Closed giannhskp closed 1 year ago
Thanks for reporting the issue.
Is it possible for you to share this model and input audio?
If not, can you locate exactly where the crash is happening in the code? I guess it's happening in this function:
If that's the case, can you try to edit the code and print the argument values for this function?
Closing for now as the crash was not reported by anyone else.
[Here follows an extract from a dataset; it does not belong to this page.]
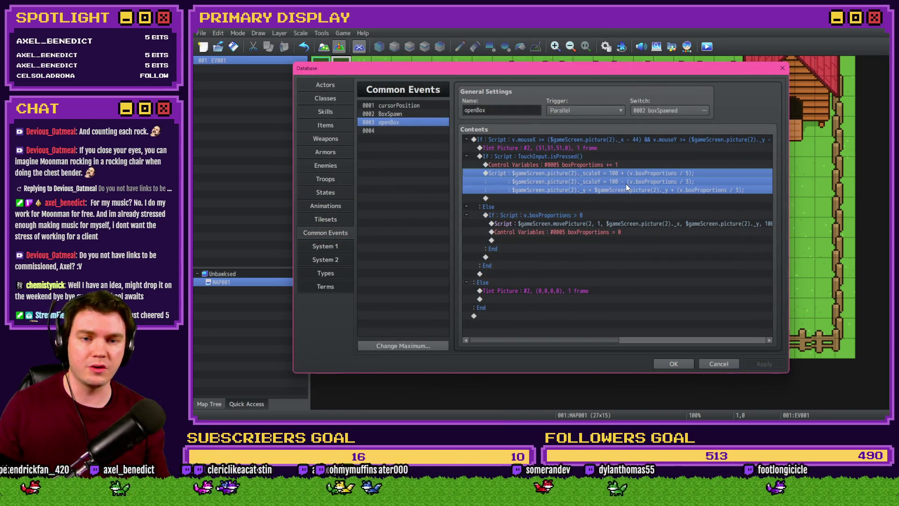
double_click(626, 184)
Feel free to reopen if you can provide more information.
The very same thing happened to me as well, but I can share model and input audio.
The model has been converted from hugginface: https://huggingface.co/primeline/distil-whisper-large-v3-german
$ ct2-transformers-converter --model primeline/distil-whisper-large-v3-german --output_dir whisper-large-v3-ct2-german --copy_files preprocessor_config.json --quantization int8
This is the input audio: https://cdn.media.ccc.de/events/froscon/2024/opus/froscon2024-3116-deu-20_Jahre_OpenStreetMap_opus.opus
Here the crash happens:
$ ./bin/whisper-ctranslate2 --language de --model_directory whisper-large-v3-ct2-german --print_colors TRUE froscon2024-3116-deu-20_Jahre_OpenStreetMap_opus.opus
Print colors requires word-level time stamps. Generated files in output directory will have word-level timestamps
Detected language 'German' with probability 1.000000
Segmentation fault (core dumped)
When I remove --print_colors, there is no crash and the process works. When I use a standard model (e.g., medium, or large-v3), there is not crash even with --print_colors, and the process works as well.
I have fine-tuned a whisper model (large) using my own dataset. The model works great during inference with the original openai/whisper code. The model can also detect word_timestamps after the new feature on the openai/whisper repo.
I can successfully use this model with faster-whisper without word_timestamps. When i try to use word_timestamps i receive:
Segmentation fault (core dumped)
. If i use the original whisper large model, word_timestamps work as expected.Any idea why this is happening?